We continue riding home from school together, just at six o’clock instead of three, on Monday, Tuesday, and Thursday. Those nights are the weirdest times I’ve ever had, when Landon’s wearing sweat-drenched exercise shorts, grass-covered cleats, and his very own, damp, sticky undershirt, and I’m in my version of that.

We squabble and jest the whole way home; the whole way home, my heart hammers. I think there’s really something to pheromone-based attraction.

Sometimes when I’m feeling too restless to settle down, I go into the kitchen to get some food or a drink, and I find Landon in his dinner seat, reading a book.

I’m not sure why, but when I see him late at night, he’s always more cool and short with me, as if he’s mad that I intruded on his one-man reading party.

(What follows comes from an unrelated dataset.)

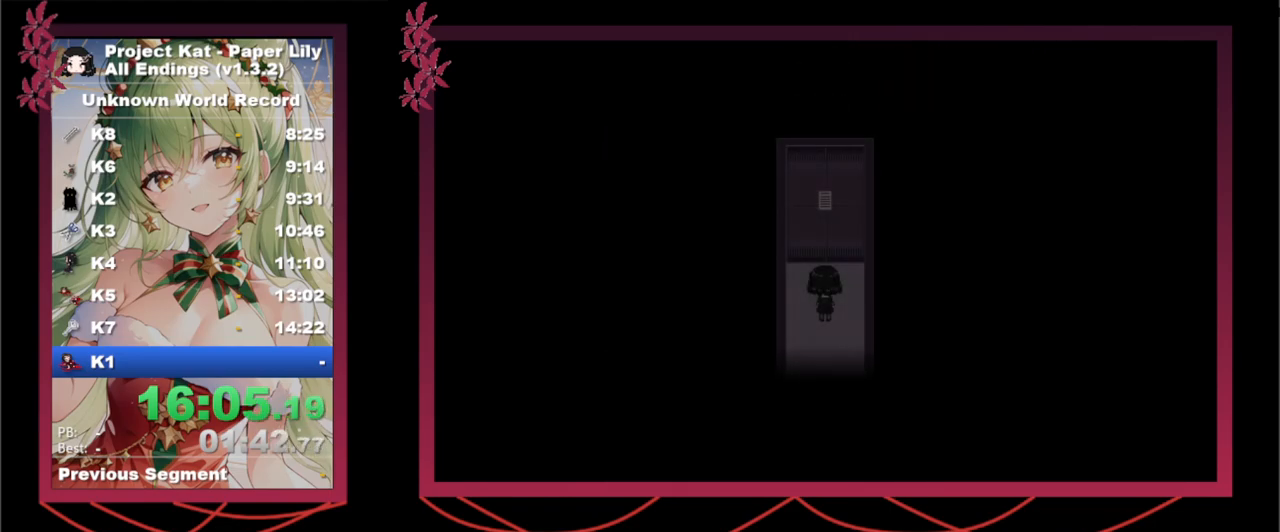
{"keys": ["shift_l", "up", "x"], "events": [[17, "z", "up"], [67, "z", "down"], [167, "z", "up"], [250, "z", "down"], [300, "z", "up"], [400, "z", "down"], [500, "z", "up"]]}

I don’t get it, but whatever. Most days, I’m so pleased to have him underneath my roof and in my car that it’s enough for me.

Eventually, even Pax welcomes Landon into the fold. They become friends, all based on Pax’s respect of Landon’s successful shirt theft.

Two weeks turn to three, to four, and he’s been here a month, eating at our table, light-saber fighting Emmaline, fixing my mother’s printer, talking politics with Dad. One night I let him drive around a parking lot after soccer practice. He’s slow and methodical. I call him an old man, and he gives me a funny smile.

“Just trying to keep you safe, Evie.”

When he gets out of the car and we cross paths behind the Focus’s trunk, he nudges my arm with his. “Thanks, friend.”

I replay his words that night when I’m in my dark bedroom, falling asleep to the fantasy of my hand in his.